Ultimately, despite polls showing a very comfortable route to victory, he lost by nearly 16% to McCaskill – a reversal of 25% in just a few weeks.

Another example further proves how fragile polling can be in the face of unpredictably dumb or offensive comments. Back in 2006 George Allen was running as a Republican against Democrat Jim Webb for U.S. Senate.  Allen was creaming him. June and July poll numbers showed Allen up 10 to 20%, an enormous gap.

Then he met S.R. Sidarth. A first-generation American from Virginia, Sidarth was at a rally for Allen, when the politician turned and recognized that the young man with dark skin probably wasn’t his normal constituency. Rather than let the minor intrusion slide, Allen pointed at the young man and said, “Let’s give a welcome to macaca, here. Welcome to America and the real world of Virginia.”

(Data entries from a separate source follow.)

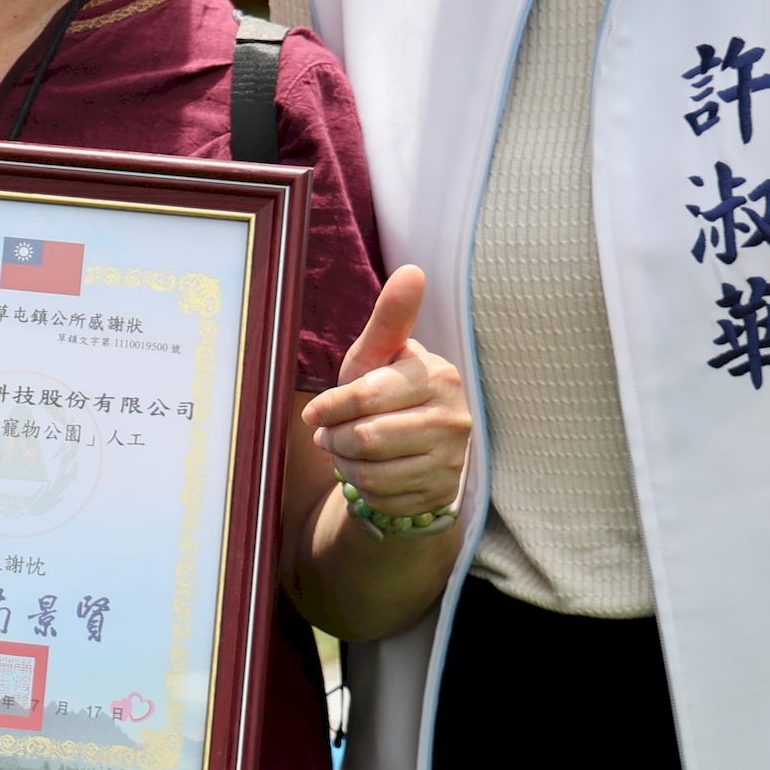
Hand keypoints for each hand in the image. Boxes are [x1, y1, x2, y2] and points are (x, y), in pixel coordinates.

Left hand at [302, 265, 470, 523]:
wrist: (415, 449)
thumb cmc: (387, 392)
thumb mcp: (380, 356)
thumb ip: (390, 318)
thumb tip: (413, 271)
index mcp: (438, 376)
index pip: (365, 396)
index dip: (329, 407)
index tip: (315, 412)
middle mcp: (454, 418)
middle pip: (365, 438)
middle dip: (335, 439)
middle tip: (330, 434)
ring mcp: (452, 460)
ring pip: (370, 472)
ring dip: (345, 464)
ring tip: (347, 450)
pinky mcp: (442, 495)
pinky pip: (382, 498)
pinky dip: (362, 488)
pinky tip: (369, 472)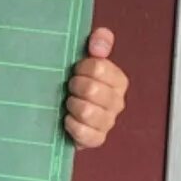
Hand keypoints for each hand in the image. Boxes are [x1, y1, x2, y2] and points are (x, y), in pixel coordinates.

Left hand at [65, 27, 127, 148]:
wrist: (62, 115)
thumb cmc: (75, 84)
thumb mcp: (86, 58)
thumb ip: (99, 42)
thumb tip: (98, 46)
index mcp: (118, 80)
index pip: (98, 67)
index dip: (80, 68)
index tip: (74, 71)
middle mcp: (117, 101)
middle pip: (91, 89)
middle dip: (73, 87)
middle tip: (69, 89)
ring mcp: (108, 122)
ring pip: (87, 111)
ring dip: (71, 106)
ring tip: (68, 104)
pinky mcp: (97, 139)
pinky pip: (84, 133)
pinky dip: (71, 125)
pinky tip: (67, 120)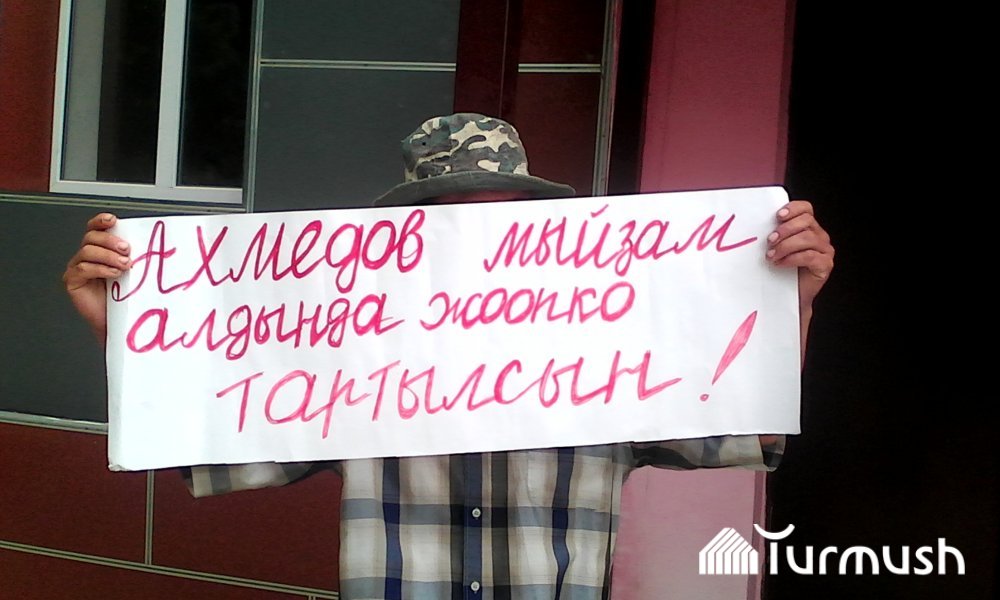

Of course, Mr. Sidarth was already at home in Virginia, and macaca is a type of monkey.

This was not a popular comment.

Ultimately, the reaction wasn’t as strong as the one against Akin, but Jim Webb did in fact take the race by less than a percentage point. Still, the forecasts ended up being off by 10 to 20 points. So again, the predictability of these quantitative forecasts are more fragile than we recognize.

Poll-based election forecasts are normative, but not definitive

In no way am I going to give up all the various poll trackers in this election. I lived in DC for more than a decade, and I am hit with the sickness, the obsession. But I just want to remind other junkies that the probabilities may be harder to predict than the quants tell us.

Look, if ever there were a candidate likely to throw off current forecasts, it’s Donald J. Trump. He’s said in past interviews that if poll numbers get too ugly, he might just quit. He’s yelling at parents whose child gave his life for our country. He’s got Scott Baio as a campaign proxy and Omarosa actually doing press for him around foreign policy.

Folks, we have to watch the wildcard element of this race, to stay rigorous with foresight methodology, if not then for sheer entertainment alone.

Now, excuse me, I’m going to go back to 538 and see if they have the latest numbers from Utah. If Gary Johnson surges, there a wildcard scenario where it becomes a blue state as Hillary wins with 36% of the vote.